چكيده به لاتين
In this thesis, an efficient hardware architecture for implementing a convolutional neural network was designed and implemented on Zynq Ultrascale+ EG3 chip. We used the AVNET Ultra96 evaluation board for the implementation. In this architecture, a convolutional neural network was implemented as three separate modules called Conv2D, AddReluPadd, and MaxPool that can operate in parallel. The purpose of this implementation is to present a system that has optimal power consumption besides high computing power and is suitable for use in embedded systems.
In the proposed architecture, reading from and writing on the off-chip memory is performed in the stream paradigm and the number of memory accesses has been extremely reduced using different techniques, which has resulted in the reduction of power consumption and the increase of speed. In this architecture, parallelization is performed in different parts of the implementation, and also, using pipelining has increased the throughput. In this design, a novel very efficient circuit that uses only one multiplexer is presented for implementing the ReLU activation function.
Controlling the modules, sending start and finish commands to them, and managing memory addresses for writing and reading operations is performed by the ARM processor embedded in the Zynq.
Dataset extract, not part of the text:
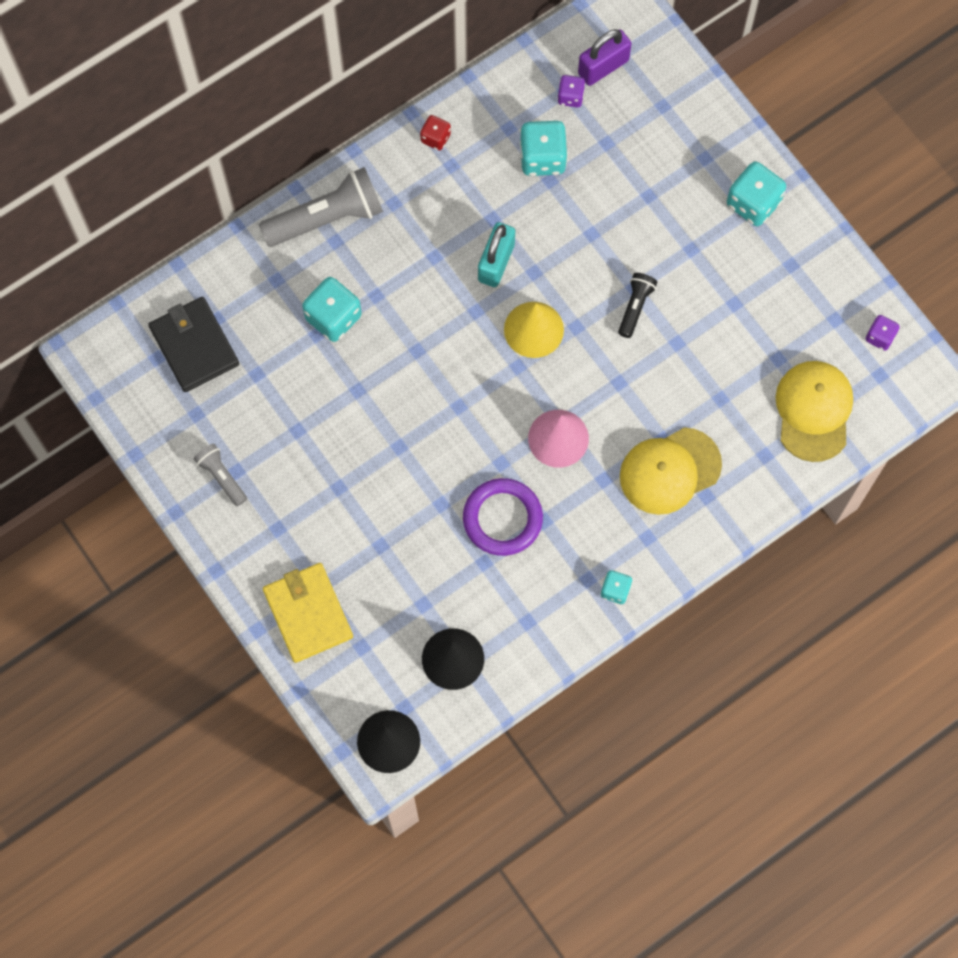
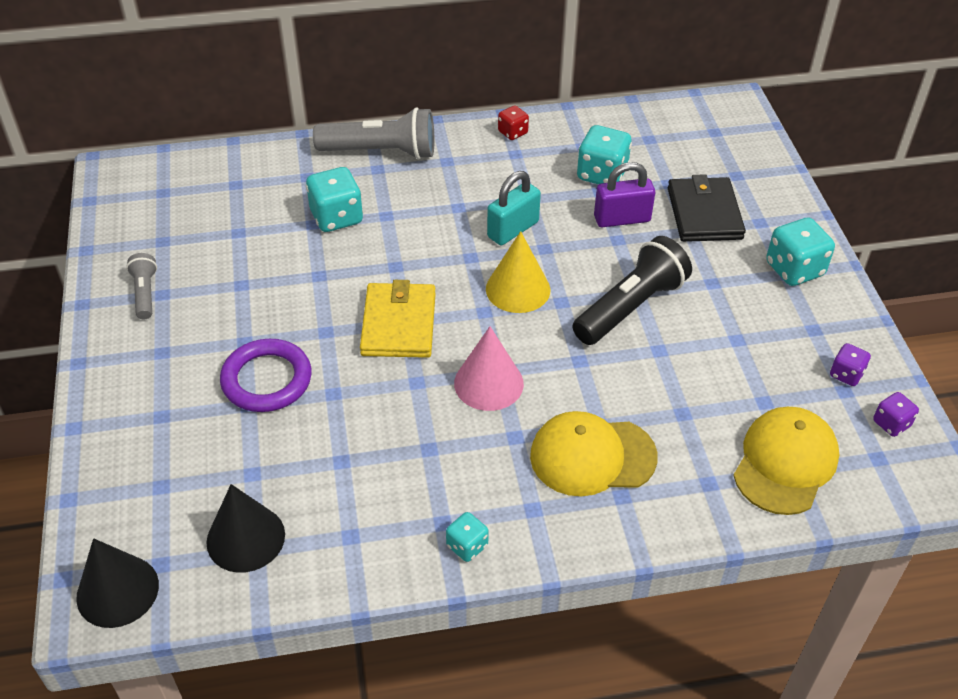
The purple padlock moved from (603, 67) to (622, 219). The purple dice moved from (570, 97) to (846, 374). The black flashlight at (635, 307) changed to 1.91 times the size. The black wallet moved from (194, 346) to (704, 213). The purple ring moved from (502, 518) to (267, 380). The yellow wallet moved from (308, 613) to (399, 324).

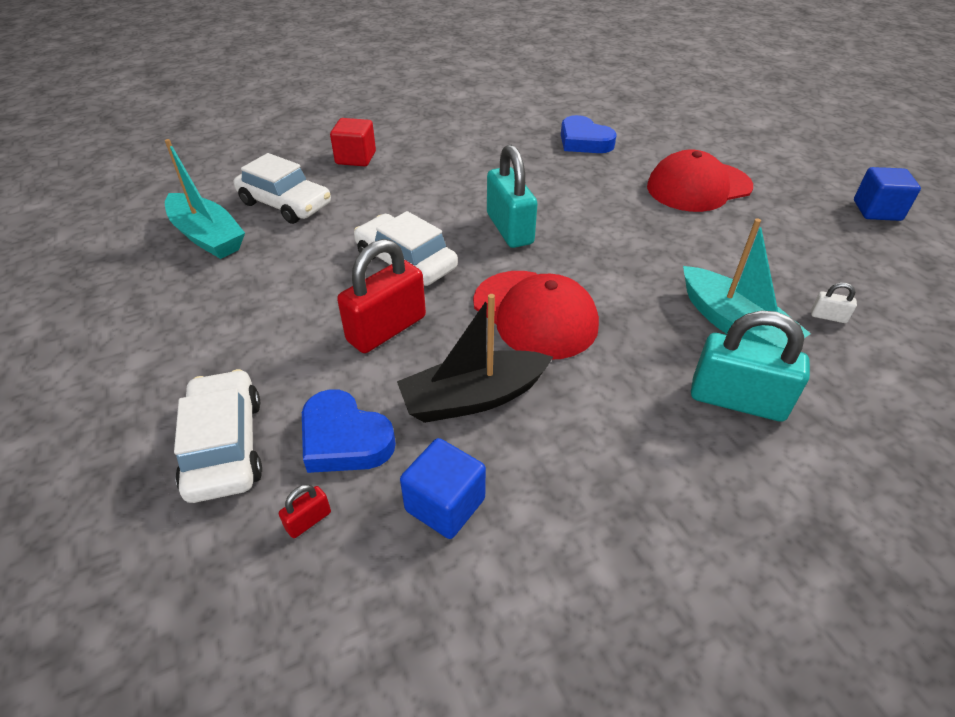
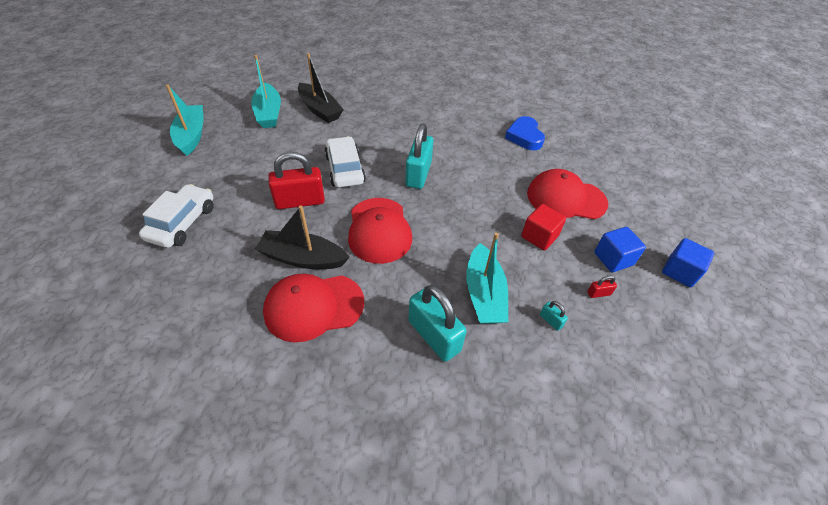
The red cube moved from (356, 158) to (539, 236). The white car at (285, 204) was replaced by the black boat at (320, 110). The white padlock at (828, 316) became the turquoise padlock at (550, 320). The blue heart at (344, 439) disappeared. The blue cube moved from (445, 504) to (613, 259). The red padlock moved from (308, 520) to (598, 293). The turquoise boat at (192, 135) appeared. The red cap at (313, 307) appeared.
In addition, the proposed implementation is flexible and any convolutional neural network that consists of convolution layers, ReLU function, and max pooling can be implemented on this system by changing the hyperparameters.
In this design, the AlexNet network was implemented with two different data types of 32 bits floating point and fixed point, and their results were compared. The operating frequency of the proposed architecture with fixed point data is 300MHz, its power consumption is 2.87W and its performance is 51.31GOPs. The performance per DSP in this system is equal to 1.006. This number is much higher than similar works and indicates that we were able to achieve very high performance with much fewer resources. Having a high working frequency and performance besides low power consumption, the proposed architecture is a favorable choice for embedded systems.